15 juin 2005
Io et Isis
« Tout avait commencé par certains rêves étranges, lorsque Io était prêtresse de l'Héraïon près d'Argos, le plus ancien des sanctuaires, le lieu qui donnait la mesure du temps : pendant longtemps, les Grecs ont compté les années en se référant à la succession des prêtresses dans l'Héraïon. Les rêves sussurraient l'amour ardent que Zeus ressentait pour elle et lui conseillaient d'aller vers les prairies de Lerne, où paissaient les boeufs et les moutons de son père. Désormais, les rêves la voulaient ainsi : non plus prêtresse consacrée à la déesse, mais bête consacrée au dieu (...). C'est ce qu'elle devint. » (Roberto Calasso, Les Noces de Cadmos et Harmonie, p. 16)
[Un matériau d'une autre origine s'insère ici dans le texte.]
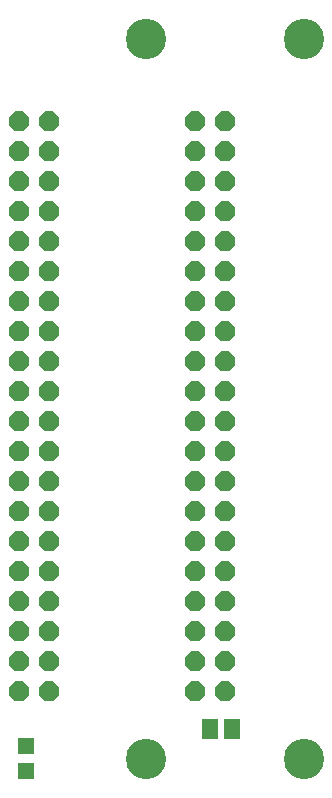
<source format=gts>
G75*
%MOIN*%
%OFA0B0*%
%FSLAX25Y25*%
%IPPOS*%
%LPD*%
%AMOC8*
5,1,8,0,0,1.08239X$1,22.5*
%
%ADD10C,0.13450*%
%ADD11OC8,0.06600*%
%ADD12R,0.05324X0.05324*%
%ADD13R,0.05718X0.06506*%
D10*
X0053500Y0016000D03*
X0106000Y0016000D03*
X0106000Y0256000D03*
X0053500Y0256000D03*
D11*
X0069750Y0228500D03*
X0069750Y0218500D03*
X0069750Y0208500D03*
X0069750Y0198500D03*
X0069750Y0188500D03*
X0069750Y0178500D03*
X0069750Y0168500D03*
X0069750Y0158500D03*
X0069750Y0148500D03*
X0069750Y0138500D03*
X0069750Y0128500D03*
X0069750Y0118500D03*
X0069750Y0108500D03*
X0069750Y0098500D03*
X0069750Y0088500D03*
X0069750Y0078500D03*
X0069750Y0068500D03*
X0069750Y0058500D03*
X0069750Y0048500D03*
X0069750Y0038500D03*
X0079750Y0038500D03*
X0079750Y0048500D03*
X0079750Y0058500D03*
X0079750Y0068500D03*
X0079750Y0078500D03*
X0079750Y0088500D03*
X0079750Y0098500D03*
X0079750Y0108500D03*
X0079750Y0118500D03*
X0079750Y0128500D03*
X0079750Y0138500D03*
X0079750Y0148500D03*
X0079750Y0158500D03*
X0079750Y0168500D03*
X0079750Y0178500D03*
X0079750Y0188500D03*
X0079750Y0198500D03*
X0079750Y0208500D03*
X0079750Y0218500D03*
X0079750Y0228500D03*
X0021000Y0228500D03*
X0021000Y0218500D03*
X0021000Y0208500D03*
X0021000Y0198500D03*
X0021000Y0188500D03*
X0021000Y0178500D03*
X0021000Y0168500D03*
X0021000Y0158500D03*
X0021000Y0148500D03*
X0021000Y0138500D03*
X0021000Y0128500D03*
X0021000Y0118500D03*
X0021000Y0108500D03*
X0021000Y0098500D03*
X0021000Y0088500D03*
X0021000Y0078500D03*
X0021000Y0068500D03*
X0021000Y0058500D03*
X0021000Y0048500D03*
X0021000Y0038500D03*
X0011000Y0038500D03*
X0011000Y0048500D03*
X0011000Y0058500D03*
X0011000Y0068500D03*
X0011000Y0078500D03*
X0011000Y0088500D03*
X0011000Y0098500D03*
X0011000Y0108500D03*
X0011000Y0118500D03*
X0011000Y0128500D03*
X0011000Y0138500D03*
X0011000Y0148500D03*
X0011000Y0158500D03*
X0011000Y0168500D03*
X0011000Y0178500D03*
X0011000Y0188500D03*
X0011000Y0198500D03*
X0011000Y0208500D03*
X0011000Y0218500D03*
X0011000Y0228500D03*
D12*
X0013500Y0011866D03*
X0013500Y0020134D03*
D13*
X0074760Y0026000D03*
X0082240Y0026000D03*
M02*

</source>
Cette Io, fille du roi grec Inachos, était identifiée selon une tradition classique à Isis, comme en témoigne la note suivante de Jean Miélot, secrétaire de Philippe le Bon, lors d' un commentaire de l'Epitre d'Othéa de Christine de Pisan :
Yo, fut autrement appellee Ysis, dont Paris ou Parisisus est ditte, de para, c'est a dire empres, et de Ysis, ainsi : Paris est une cite situee empres Ysis, c'est a dire empres Saint Germain des prez ou son idole fu jadiz aouree et encore y perd aujourdhuy. ( Baltrusaitis, La Quête d'Isis, p.59)
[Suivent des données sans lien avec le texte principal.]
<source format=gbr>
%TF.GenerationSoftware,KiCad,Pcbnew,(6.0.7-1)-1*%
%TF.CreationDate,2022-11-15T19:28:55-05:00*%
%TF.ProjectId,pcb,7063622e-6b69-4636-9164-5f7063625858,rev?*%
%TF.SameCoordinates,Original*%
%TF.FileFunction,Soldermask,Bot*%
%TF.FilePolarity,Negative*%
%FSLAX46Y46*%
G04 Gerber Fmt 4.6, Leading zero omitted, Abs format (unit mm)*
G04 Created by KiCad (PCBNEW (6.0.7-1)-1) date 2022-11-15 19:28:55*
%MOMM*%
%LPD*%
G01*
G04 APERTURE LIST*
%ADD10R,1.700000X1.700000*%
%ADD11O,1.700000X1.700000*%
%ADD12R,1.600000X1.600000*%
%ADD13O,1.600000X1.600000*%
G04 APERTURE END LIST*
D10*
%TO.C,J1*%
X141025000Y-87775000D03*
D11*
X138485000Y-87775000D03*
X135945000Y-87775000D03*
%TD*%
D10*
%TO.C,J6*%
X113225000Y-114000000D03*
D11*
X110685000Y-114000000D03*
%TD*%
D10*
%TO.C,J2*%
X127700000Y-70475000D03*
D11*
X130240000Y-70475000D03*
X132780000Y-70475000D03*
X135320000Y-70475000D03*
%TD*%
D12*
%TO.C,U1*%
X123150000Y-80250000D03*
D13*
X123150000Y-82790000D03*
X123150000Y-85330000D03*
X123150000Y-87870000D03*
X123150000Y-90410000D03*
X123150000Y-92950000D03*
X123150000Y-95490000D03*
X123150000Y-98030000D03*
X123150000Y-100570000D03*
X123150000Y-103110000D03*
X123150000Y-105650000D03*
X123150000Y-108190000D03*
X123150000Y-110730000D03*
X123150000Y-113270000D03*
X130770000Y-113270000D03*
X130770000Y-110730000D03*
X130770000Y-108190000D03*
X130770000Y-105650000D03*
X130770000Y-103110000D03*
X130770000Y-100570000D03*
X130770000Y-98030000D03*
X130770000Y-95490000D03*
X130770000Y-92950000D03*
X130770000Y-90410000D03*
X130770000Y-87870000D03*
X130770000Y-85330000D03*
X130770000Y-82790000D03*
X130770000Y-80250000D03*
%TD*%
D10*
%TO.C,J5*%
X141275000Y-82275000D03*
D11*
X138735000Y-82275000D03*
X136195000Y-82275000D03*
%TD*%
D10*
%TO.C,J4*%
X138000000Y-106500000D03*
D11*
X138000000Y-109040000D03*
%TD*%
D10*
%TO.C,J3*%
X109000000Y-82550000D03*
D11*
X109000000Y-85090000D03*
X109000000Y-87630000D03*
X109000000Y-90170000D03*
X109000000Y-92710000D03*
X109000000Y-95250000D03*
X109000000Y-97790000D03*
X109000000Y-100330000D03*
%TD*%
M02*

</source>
Calasso décline les diverses variantes de l'enlèvement d'Europe, dont celle-ci :
« Comment tout cela avait-il commencé ? Si l'on veut de l'histoire, c'est une histoire de discorde. Et la discorde naît de l'enlèvement d'une jeune fille, ou du sacrifice d'une jeune fille. L'un ne cesse de se transformer en l'autre. Ce furent les « loups marchands » débarqués de Phénicie qui enlevèrent à Argos la tauropárthenos, la « vierge dédiée au taureau », appelée Io. Comme un message transmis de montagne en montagne, cela alluma le feu de la haine entre les deux continents. Depuis lors, Europe et Asie se battent, et à chaque coup de l'une suit un coup de l'autre. Ainsi les Crétois, « sangliers de l'Ida », enlevèrent à Asie la jeune fille Europe. Ils revinrent dans leur patrie sur un bateau en forme de taureau et ils offrirent Europe en épouse à leur roi Astérios. Ce même nom céleste aurait été aussi un des noms d'un petit-fils d'Europe : ce jeune homme à tête de taureau qui vivait au centre du labyrinthe, dans l'attente de ses victimes. Mais, plus souvent, on l'appela le Minotaure. » (Les Noces de Cadmos et Harmonie, p. 17)
Plusieurs illustrations anciennes représentent l'enlèvement d'Europe par Zeus sur un bateau décoré d'une image de taureau. Baltrusaitis signale ainsi une miniature en tête d'un chapitre de Boccace (1313-1373) figurant la « tres ancienne ysis deesse et royne des egyptiens » dans un bateau semblable à celui du blason parisien. Dans une autre miniature, le navire arbore un pavillon avec une vache.